Introduction to Machine Learning with Eric Grimson

Jul 12, 2024

Lecture Notes: Introduction to Machine Learning with Eric Grimson

Announcements

  • Last class in two weeks.

Linear Regression Recap

  • Used for deducing models from data. Example: Spring weights and displacements.
  • Can be linear, quadratic, cubic, etc.

Transition to Machine Learning

  • Final topic of the course.
  • Reading Assignment: Chapter 22.
  • Multi-disciplinary relevance (NLP, computational biology, computer vision, robotics).
  • Not covering advanced methods like convolutional neural nets or deep learning.

Applications of Machine Learning

  • AlphaGo: Beat world-class Go players using ML.
  • Netflix/Amazon: Recommendation systems.
  • Google Ads: Personalized ads using preferences.
  • Drug Discovery, Character Recognition, Hedge Funds, Assistive/Autonomous Driving, Face Recognition, Cancer Diagnosis (IBM Watson).

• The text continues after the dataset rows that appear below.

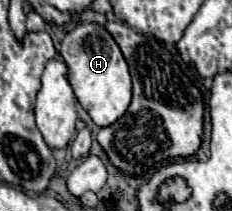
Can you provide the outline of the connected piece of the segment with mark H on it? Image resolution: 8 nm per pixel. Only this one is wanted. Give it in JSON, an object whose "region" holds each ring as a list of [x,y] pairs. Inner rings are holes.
{"region":[[[79,24],[63,38],[59,54],[69,68],[73,92],[91,120],[101,128],[117,122],[131,104],[131,76],[129,66],[111,34],[99,24]]]}

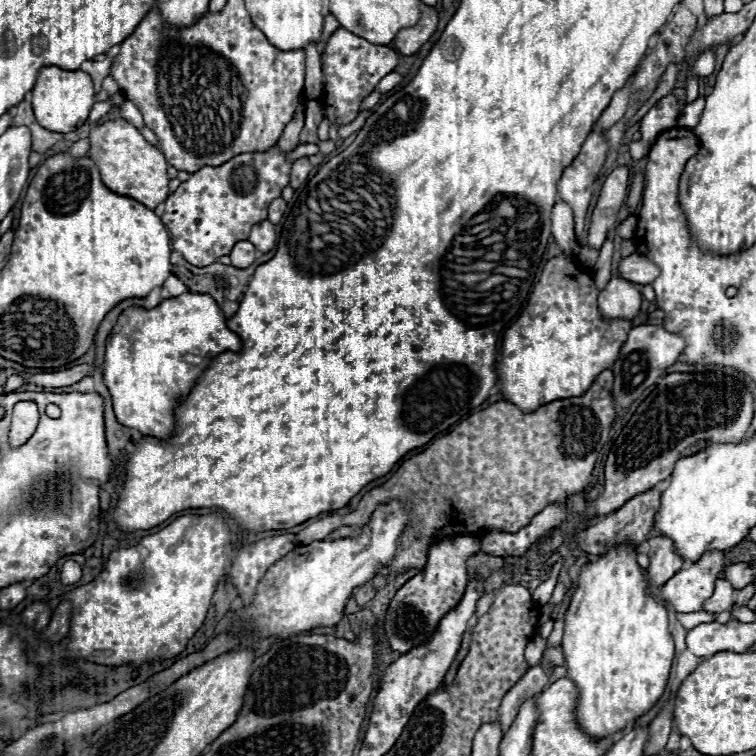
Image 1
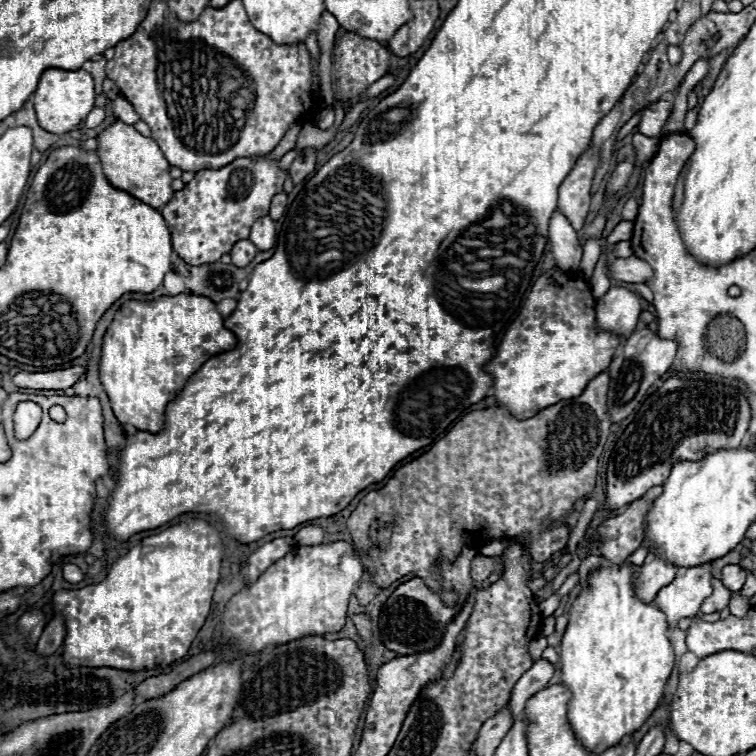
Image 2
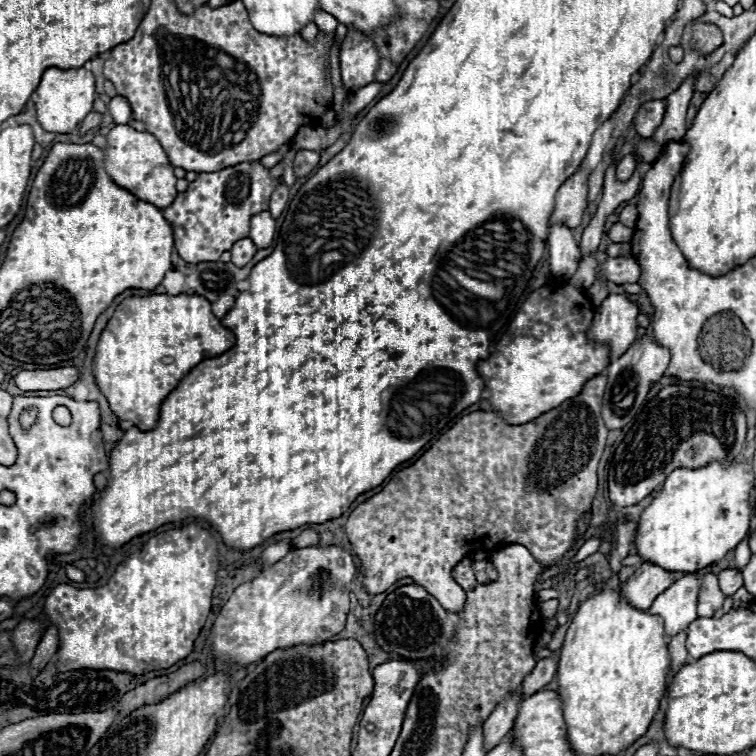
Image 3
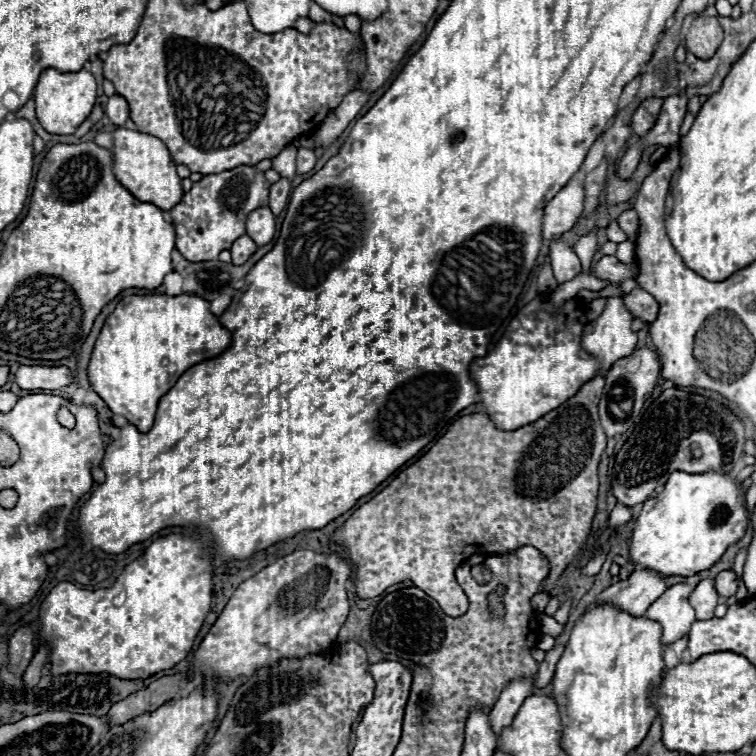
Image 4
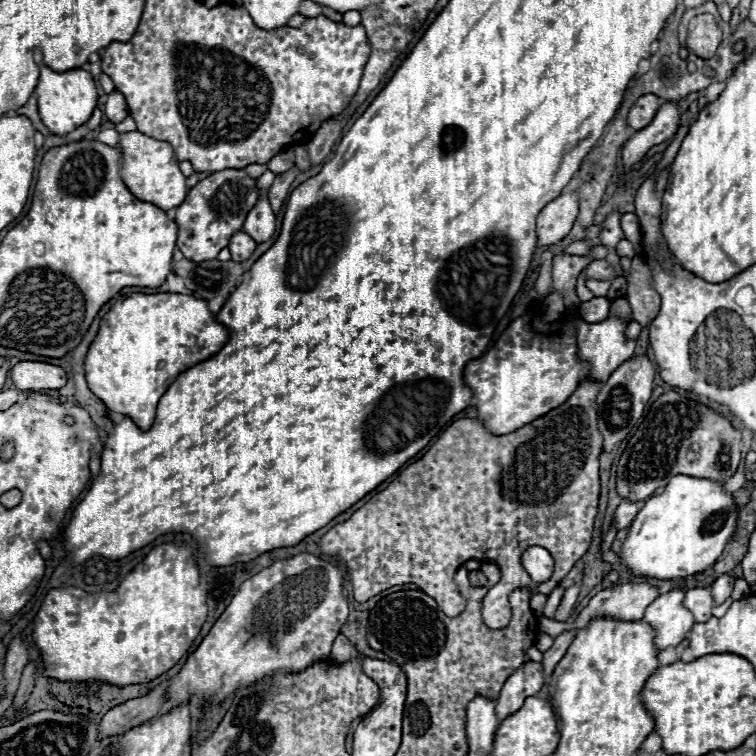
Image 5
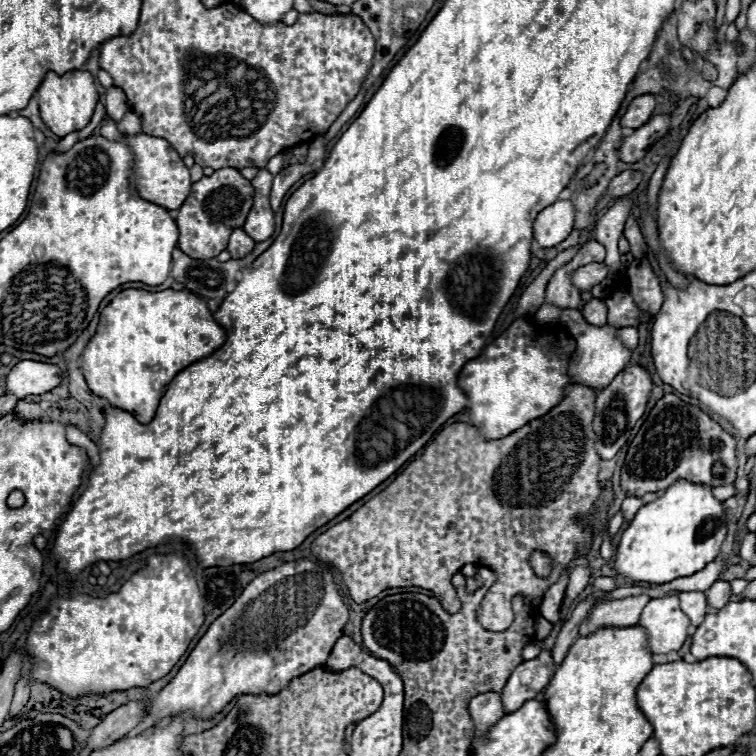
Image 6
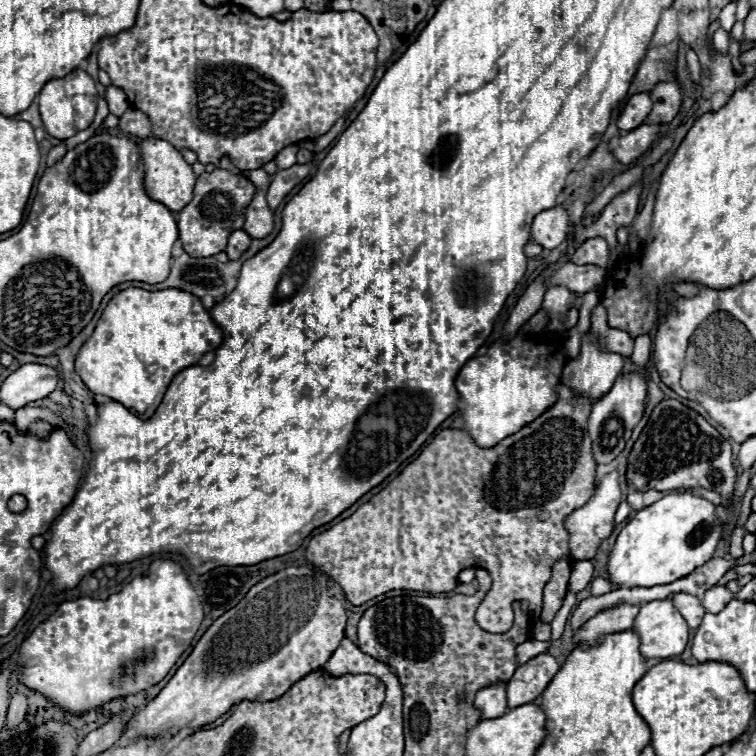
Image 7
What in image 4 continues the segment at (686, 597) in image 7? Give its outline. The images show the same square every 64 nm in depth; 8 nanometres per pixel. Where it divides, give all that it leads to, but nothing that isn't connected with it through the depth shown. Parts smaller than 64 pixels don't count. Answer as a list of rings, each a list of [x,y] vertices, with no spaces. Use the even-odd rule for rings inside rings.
[[[702,580],[690,594],[688,602],[696,610],[698,620],[710,620],[718,604],[718,594],[714,590],[714,580]]]

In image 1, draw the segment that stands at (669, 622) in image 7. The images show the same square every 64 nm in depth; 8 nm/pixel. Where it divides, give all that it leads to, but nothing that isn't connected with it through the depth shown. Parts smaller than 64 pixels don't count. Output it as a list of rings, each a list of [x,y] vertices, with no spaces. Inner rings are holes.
[[[708,552],[704,554],[698,562],[682,568],[676,572],[660,590],[662,602],[668,606],[672,614],[688,614],[688,612],[698,612],[702,610],[702,604],[706,598],[712,596],[714,592],[714,582],[718,580],[718,574],[724,570],[724,556],[728,552]]]

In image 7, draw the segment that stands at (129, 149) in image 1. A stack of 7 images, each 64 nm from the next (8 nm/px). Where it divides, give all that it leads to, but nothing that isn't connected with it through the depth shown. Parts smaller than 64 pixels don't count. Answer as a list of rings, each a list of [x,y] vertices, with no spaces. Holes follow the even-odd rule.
[[[144,138],[140,140],[140,152],[142,152],[142,162],[144,162],[144,186],[146,192],[152,200],[162,202],[170,210],[178,212],[192,200],[192,188],[196,184],[196,174],[192,166],[182,158],[182,154],[166,140],[158,138]]]

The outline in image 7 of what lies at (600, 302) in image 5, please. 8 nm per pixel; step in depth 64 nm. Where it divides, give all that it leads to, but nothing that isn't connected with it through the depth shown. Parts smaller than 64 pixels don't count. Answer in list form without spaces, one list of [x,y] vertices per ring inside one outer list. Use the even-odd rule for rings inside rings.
[[[596,306],[592,310],[592,326],[590,326],[590,332],[596,336],[598,344],[604,350],[608,350],[608,352],[620,352],[624,356],[630,356],[632,354],[634,340],[626,332],[608,326],[608,322],[606,322],[606,310],[602,306]]]

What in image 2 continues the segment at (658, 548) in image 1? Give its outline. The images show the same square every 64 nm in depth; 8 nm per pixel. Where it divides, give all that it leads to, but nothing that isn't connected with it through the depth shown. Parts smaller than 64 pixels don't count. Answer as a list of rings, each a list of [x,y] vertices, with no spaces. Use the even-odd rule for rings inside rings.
[[[648,554],[644,564],[640,566],[638,578],[634,582],[636,598],[642,600],[644,604],[650,604],[656,598],[656,594],[660,592],[660,588],[668,586],[674,580],[676,572],[678,572],[678,566],[666,564],[656,554]]]

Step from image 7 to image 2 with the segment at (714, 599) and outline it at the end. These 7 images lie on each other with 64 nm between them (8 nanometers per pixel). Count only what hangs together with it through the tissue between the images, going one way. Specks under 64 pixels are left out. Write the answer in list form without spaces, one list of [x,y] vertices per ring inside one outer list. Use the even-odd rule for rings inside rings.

Definition of Machine Learning

  • Quote by Art Samuel (1959): “Field of study that gives computers the ability to learn without being explicitly programmed.”
  • Difference between traditional programming (explicit) and machine learning (derive program from data).

Essential Concepts in Machine Learning

  • Training Data: Examples with features.
  • Features: Attributes representing examples.
  • Distance: Measure to group similar examples.

Types of Learning

  1. Supervised Learning: With labeled data.
  2. Unsupervised Learning: Without labeled data.

Example: Patriots Players Classification

  • Features: Height and Weight of football players.
  • Unsupervised Learning: Cluster similar examples.
  • Supervised Learning: Use known labels to classify.

Clustering Example

  • Initially pick examples as cluster centers.
  • Iteratively assign examples to clusters and update centers (median, not mean).
  • Euclidean vs. Manhattan distance metrics.

Supervised Learning Example

  • Using labeled data (Receiver, Lineman).
  • Find line or surface that separates classes.
  • Validate with new examples (Handling new Running Backs).

Feature Selection and Engineering

  • Selecting the right features is crucial.
  • Trade-off between signal and noise.
  • Example: Reptiles classification features (scales, cold-blooded, legs, etc.).
  • Avoid overfitting by simplifying feature vectors.

Distance Metrics for Feature Vectors

  • Minkowski Metric: General form.
  • Manhattan Distance (p=1) vs. Euclidean Distance (p=2).
  • Scales and weighing of features matter.

Evaluation and Validation

  • Accuracy: Ratio of correctly labeled instances.
  • Confusion Matrix: True Positives, True Negatives, False Positives, False Negatives.
  • Positive Predictive Value (PPV), Sensitivity, Specificity: Measures to evaluate classifiers.
  • Trade-offs between sensitivity and specificity.

Next Steps in Course

  • Detailed learning models using labeled and unlabeled data.
  • Objective functions and optimization methods.
  • More examples and code explanations to follow.